Now suppose you know that the best theory assigns value 0.5 to heads for all coin tosses. Since a good theory should fit the world, you may thus assume that about half of all coin tosses fall heads. And that is surely relevant to your rational expectations about any particular coin toss. Absent further information, you should arguably give credence 0.5 to the proposition that the next coin will come up heads.
But we don't get the full Principal Principle that way. For one, we can't take for granted that all probabilistic events have lots of duplicates to which any acceptable theory will assign the same probability-value. Secondly, the Principal Principle says that historical information does not affect the rational expectations based on knowledge of objective chance. But mere knowledge of relative frequencies is not that resilient: suppose you know that so far, 70% of all coin tosses were heads. Then if you also know that roughly 50% of all coin tosses throughout history are heads, you should presumably expect future coins to land tails more often than heads.
Here is another, perhaps more promising path from Lewisian chance to credence. It is based on the following version of the Principal Principle:
PP*) C(T|EH) = P(E) * C(T|H)/C(E|H)
As before, T is a proposition that assigns chances to events; P(E) the chance assigned to E by T, and H historical background information. We get (PP*) by plugging (PP) into Bayes' Theorem
C(T|EH) = C(E|TH) * C(T|H)/C(E|H).
(PP*) tells us how to update our credence in T upon finding evidence E: Roughly, E confirms T to the degree that E is surprising and T assigned high chance to E.
(Again, if one takes chance as fundamental and independent of actual occurrences, it is hard to explain why that should be so: Why should observation of E confirm a theory that assigned to E a high propensity, rather than one that assigned to E a low propensity? How can information about actual occurrences be evidence for a property that is independent of actual occurrences?)
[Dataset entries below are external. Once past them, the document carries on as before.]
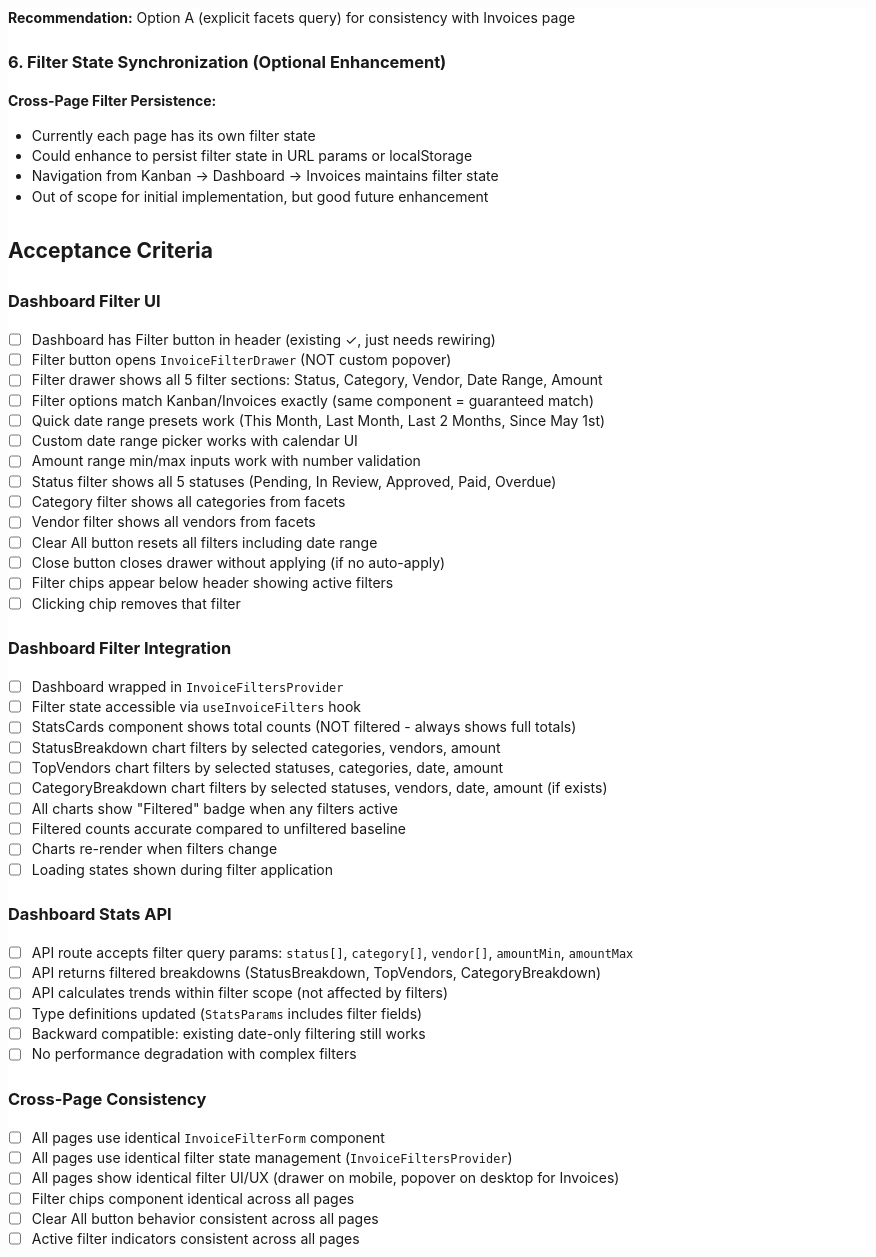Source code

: **Recommendation:** Option A (explicit facets query) for consistency with Invoices page

### 6. Filter State Synchronization (Optional Enhancement)

**Cross-Page Filter Persistence:**
- Currently each page has its own filter state
- Could enhance to persist filter state in URL params or localStorage
- Navigation from Kanban → Dashboard → Invoices maintains filter state
- Out of scope for initial implementation, but good future enhancement

## Acceptance Criteria

### Dashboard Filter UI
- [ ] Dashboard has Filter button in header (existing ✓, just needs rewiring)
- [ ] Filter button opens `InvoiceFilterDrawer` (NOT custom popover)
- [ ] Filter drawer shows all 5 filter sections: Status, Category, Vendor, Date Range, Amount
- [ ] Filter options match Kanban/Invoices exactly (same component = guaranteed match)
- [ ] Quick date range presets work (This Month, Last Month, Last 2 Months, Since May 1st)
- [ ] Custom date range picker works with calendar UI
- [ ] Amount range min/max inputs work with number validation
- [ ] Status filter shows all 5 statuses (Pending, In Review, Approved, Paid, Overdue)
- [ ] Category filter shows all categories from facets
- [ ] Vendor filter shows all vendors from facets
- [ ] Clear All button resets all filters including date range
- [ ] Close button closes drawer without applying (if no auto-apply)
- [ ] Filter chips appear below header showing active filters
- [ ] Clicking chip removes that filter

### Dashboard Filter Integration
- [ ] Dashboard wrapped in `InvoiceFiltersProvider`
- [ ] Filter state accessible via `useInvoiceFilters` hook
- [ ] StatsCards component shows total counts (NOT filtered - always shows full totals)
- [ ] StatusBreakdown chart filters by selected categories, vendors, amount
- [ ] TopVendors chart filters by selected statuses, categories, date, amount
- [ ] CategoryBreakdown chart filters by selected statuses, vendors, date, amount (if exists)
- [ ] All charts show "Filtered" badge when any filters active
- [ ] Filtered counts accurate compared to unfiltered baseline
- [ ] Charts re-render when filters change
- [ ] Loading states shown during filter application

### Dashboard Stats API
- [ ] API route accepts filter query params: `status[]`, `category[]`, `vendor[]`, `amountMin`, `amountMax`
- [ ] API returns filtered breakdowns (StatusBreakdown, TopVendors, CategoryBreakdown)
- [ ] API calculates trends within filter scope (not affected by filters)
- [ ] Type definitions updated (`StatsParams` includes filter fields)
- [ ] Backward compatible: existing date-only filtering still works
- [ ] No performance degradation with complex filters

### Cross-Page Consistency
- [ ] All pages use identical `InvoiceFilterForm` component
- [ ] All pages use identical filter state management (`InvoiceFiltersProvider`)
- [ ] All pages show identical filter UI/UX (drawer on mobile, popover on desktop for Invoices)
- [ ] Filter chips component identical across all pages
- [ ] Clear All button behavior consistent across all pages
- [ ] Active filter indicators consistent across all pages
On Lewis's account of chance, (PP*) roughly says that observation of E confirms the assumption that the best theory assigns high probability-value to E. And that is no mystery if by definition of "good", a good theory assigns comparatively high probability-values to occurrent events.
How does simplicity enter the picture? Let's assume, as seems plausible, that the evidence E tells us nothing about the simplicity (and strength) of our candidate theories. It only tells us how they fit the world. So simplicity must enter into the priors: a simpler theory gets higher prior credence. Here is also where the weighing of simplicity and fit takes place: if you want to make simplicity more important than fit, give complex theories far lower priors.
Once the priors are set, (PP*) in effect tells us to update our credence in the candidate theories proportionally to how they fit reality. (Somewhat more precisely, it tells us that upon learning E we should increase out credence that theory T gives the correct chances by the amount that the value T assigned to E exceeded our prior credence in E.) If two theories have the same prior credence, we should give higher credence to the one that assigned a higher value to E.
This is exactly what one would expect if fit is a condition on good theories, and if evidence is irrelevant for the other conditions.
I guess this should be made more precise, but it seems to me that Lewis's analysis of chances does indeed entail something close to the Principal Principle. (We know that it can't entail the full Principal Principle, because it is inconsistent with it, but near enough is good enough.) What's nice is that the converse isn't required. In particular, (PP*) doesn't tell us how to weigh simplicity against fit. Something close to (PP*) will be (non-trivially) satisfied as long as fit has at least some weight in the mix.